In Canada, the information technology profession is supported by the Canadian Information Processing Society (CIPS). All CIPS members (including students) agree to abide by the Code of Ethics and its ethical principles/imperatives:
- Protecting the Public Interest and Maintaining Integrity;
- Demonstrating Competence and Quality of Service;
- Maintaining Confidential Information and Privacy;
- Avoiding Conflict of Interest; and
- Upholding Responsibility to the IT Profession.
Information technology professionals do their best work when they directly contribute to the goals of the organization. Alignment with the business, creating shareholder value and meeting service standards are often measures associated with critical success in an internal IT department. But what does this look like in a K-12 school district? How can we come to understand not only how our work aligns, but better yet how to communicate that alignment?
Simply put, what is the role of the Technical Leader in advancing student learning?
There are several components that are critical to the overall success of a school district when addressing technology, its value, and implementation. District technology leadership, professional development, sound technology design and student engagement all combine to create a rich environment for learning.
The technical leader must use his or her own knowledge and experience to define and action their contribution to district and learner success.
To do so, one must first understand the role of technology in advancing student learning.
Twenty-first century technologies (the new media) include all things digital – voice, video, data. They include the network that connects them, the storage media, the software applications, and the devices that allow you and me to access them.
We have already seen the impact of the new media in the marketplace. In his book, The World is Flat, Thomas Friedman interviewed Mitchell H. Caplan, the CEO of E*Trade who noted that technology has placed power in the hands of the consumer. Consumers can now customize the product, service, and even the price. Don Tapscott in his book, Wikinomics, provides further evidence about the changes that technology has enabled through mass collaboration. In fact, the final chapter is an invitation to collaborate in producing the definitive guide to twenty-first-century strategy at www.wikinomics.com.
Collectively, these technologies also shift the power to every learner.
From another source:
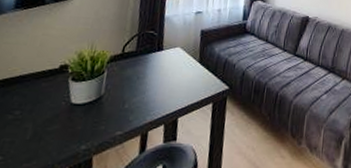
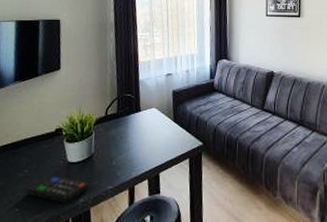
remote control: none [15,117,93,151] -> present [26,175,88,204]

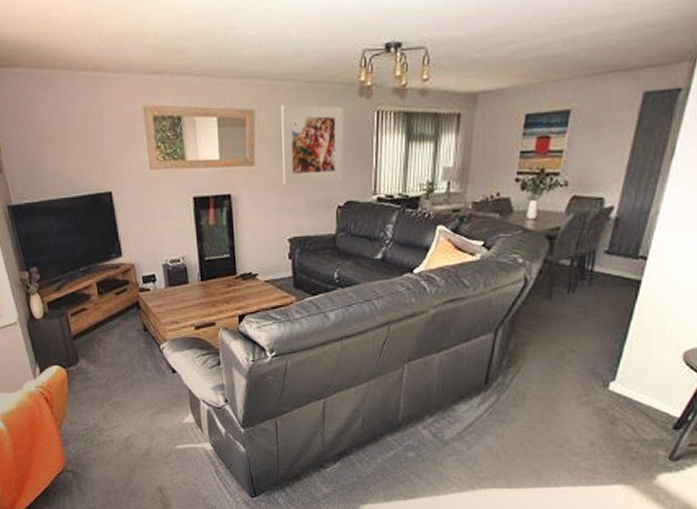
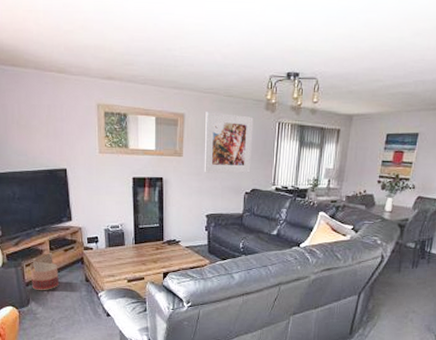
basket: none [76,296,112,344] -> present [30,252,59,290]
Learners are able to create their own paths to knowledge. They can:
- Access experts
- Access data
- Using software applications to build understanding
- Using software applications to demonstrate knowledge
What is even more powerful is the ability of all learners to participate in the creation of knowledge. Technology connects learners in communities local and global, where new knowledge is created. Wiki’s, chats, blogs – all are tools that allow learners to congregate, unfettered by geographical and often temporal distance. Critique, enhance, engage are all outcomes of these 21st century technologies.
So the role of the technical leader is both simple and complex. The simplistic view: to provide every learner with access to the needed technology. The complex view: do so in a cost-effective, reliable, secure and sustainable way. How does one balance these potentially competing viewpoints?
First and foremost, you need a strategic view. A compelling outcome to start with would be:
All learners will have access to the technology they need to participate and create knowledge in the 21st century.
The key word is access. Every learner needs a device to provide access. They need connectivity to join their communities. They need software applications to manipulate and create. They need online storage to house their creations.
What can you afford? Few districts can afford to provide a device for every learner (1:1 access) AND connectivity AND applications AND storage AND … You must design an architecture to deliver access. This will mean investing in networks for connectivity and seeking alternatives or low-cost strategies to the components.
You will meet the challenges of the technical leader if you:
- Design your network and security to allow learners to use their own devices to connect.
- Partner with others to create volume licensing and purchase opportunities. Smaller school districts do not have the clout in the marketplace to negotiate the price downward. But school districts joined in partnership, or through a government department can generate significant savings. Don’t be challenged by the barriers – they are many but none are insurmountable. Look for timing opportunities when another district is purchasing or at a similar point in their life cycle replacements. Seize the opportunity for small wins and the network of districts will grow accordingly.
- Be clear about your technology model. You may be able to leverage free online tools to deliver the services you need.
- Joint to build shared service models. Salesforce.com is a wonderful example of a subscription model. Small companies gain the benefit of world-class software delivered securely over the Internet.
- Be the quiet hero. Live the Code of Ethics. The technical leader in a school district rarely wins awards. The prime objective in school districts is advancing student learning, not building state of the art technologies. Providing access to technology does not provide the direct link to that prime objective. But with it, the objective in the 21st Century is achievable.
With technology, the power in the new learner is the very essence of the democratization of learning, and the bedrock of public education.